Even if the Texas energy crisis is in the rearview mirror and there is a structurally more supportive backdrop, EBW analysts said it is possible the market may not internalize the bullish fundamental outlook until late spring. Over the next six weeks, the EBW team expects bearish seasonal catalysts — including heightened seasonal demand declines, post-winter production rebound, maintenance hampering both LNG and pipeline exports to Mexico — to counteract the long-term bullish fundamental picture.

“By late spring, however, the tides may begin to turn as these factors shift bullish and local distribution company planned injections begin in earnest, leading to meager injections that catalyze the market into bidding prices higher,” EBW said.

The April Nymex gas futures contract settled Thursday at $2.746, down 7.0 cents from Wednesday’s close. May slipped 6.8 cents to $2.781.

Expanding Coverage

In their first week as part of NGI’s Forward Look, the three new pricing locations behaved fairly similarly to other U.S. markets.

The forward curves at Agua Dulce and Transco Zone 2, in particular, followed the trajectory of Nymex futures, where April gained about 5.0 cents and smaller increases were seen further out the strip.

Agua Dulce was added to Forward Look to provide clarity into the pricing at the Texas/Mexico border. Agua Dulce is the last stop in South Texas before the border for natural gas moving into Mexico via pipelines like Sur de Texas-Tuxpan.

“There’s already been an increase in liquidity at the South Texas hub in NGI’s Daily Gas Price Index, and volumes are expected to continue increasing as the third production unit at Corpus Christi ramps up,” said NGI’s Patrick Rau, director of Strategy & Research.

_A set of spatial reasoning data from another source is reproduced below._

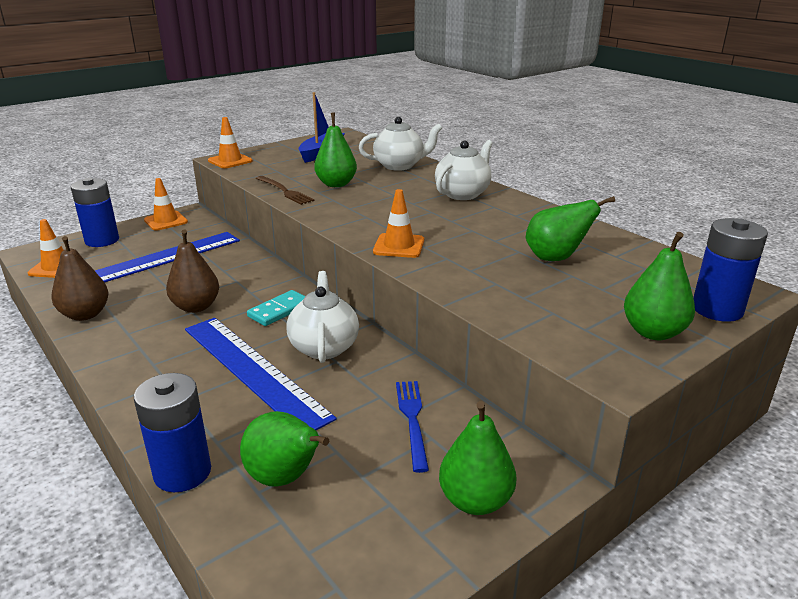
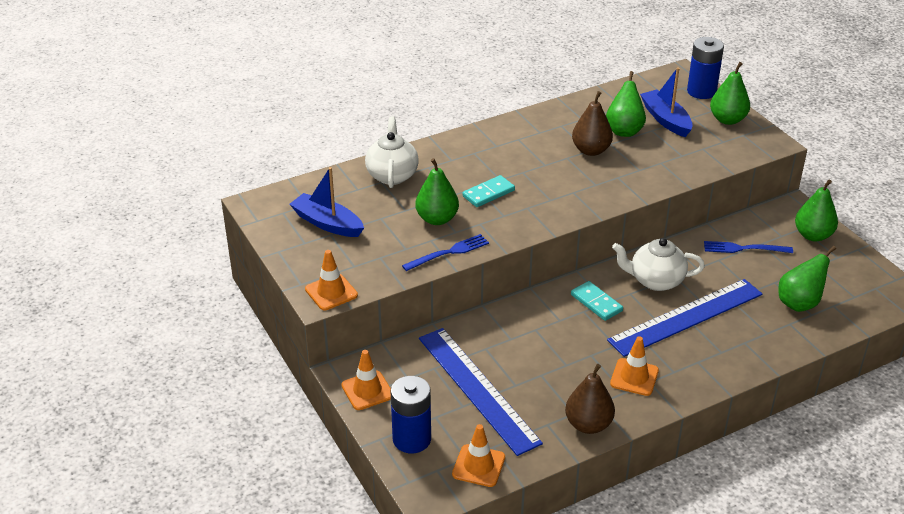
camera: 80 degrees left, 10 degrees up
(182, 472) = (797, 346): blue battery -> none
(196, 307) = (583, 353): brown pear -> brown pear (591, 150)
(284, 191) = (449, 252): brown fork -> blue fork
(385, 200) = (488, 193): none -> turquoise domino
(399, 246) = (593, 196): orange traffic cone -> orange traffic cone (634, 377)
(463, 194) = (484, 149): white teapot -> none
(607, 284) = (665, 120): none -> blue boat

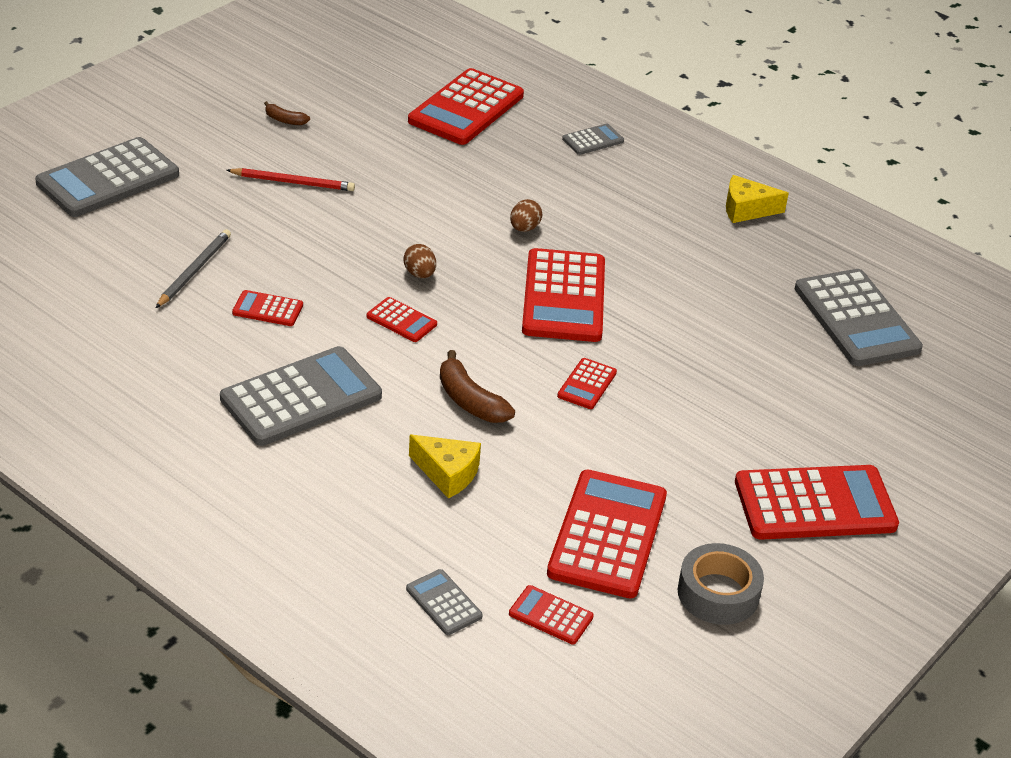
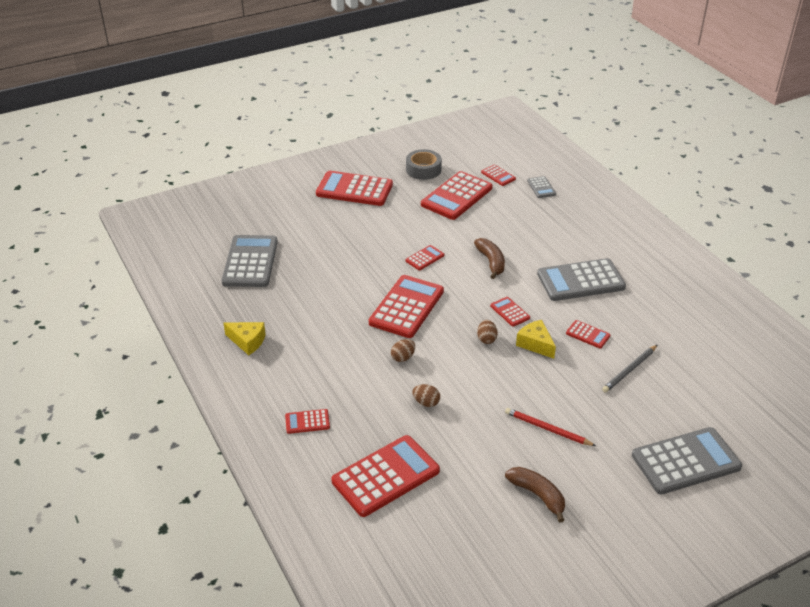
camera: 155 degrees left, 0 degrees up
(285, 120) = (538, 495): brown banana -> brown banana, size x1.76
(447, 473) = (518, 233): yellow cheese -> yellow cheese (535, 344)
(461, 183) = (426, 403): none -> brown egg
(593, 140) = (307, 422): grey calculator -> red calculator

[On March 1, 2021, NGI added three new points to its Forward Look data service, including an Agua Dulce point. Interested in adding affordable, robust natural gas forward curves to your business resources? Start a trial here.]

The addition of Transco Zone 2 (Station 45) in East Texas allowed NGI to complete the suite of Transcontinental Gas Pipe Line Co. zones.

Wood Mackenzie noted on Thursday that Mexico was hit by similar outages and gas supply issues amid the historic cold snap last month, but exports to Mexico are back to normal levels. The firm said exports south of the border broke through the 6 Bcf/d mark on Tuesday.

Mexico President Andrés Manuel López Obrador this week hailed the Mexican Senate’s passage of a controversial law governing the electric power sector that would give priority in the dispatch order to power generation assets owned by state utility Comisión Federal de Electricidad (CFE). “This will allow us to strengthen” CFE, the president said, and “face difficult moments like what occurred in Texas, which had a repercussion in our country.”

Transwestern, which expanded Permian coverage, posted some slightly more pronounced increases at the front of the curve. April prices climbed 9.0 cents from Feb. 26-March 3 to reach $2.539, while May rose 7.0 cents to $2.557, according to Forward Look.

The summer strip at Transwestern gained 5.0 cents to average $2.700, and the winter 2021-2022 picked up 3.0 cents to average $3.050.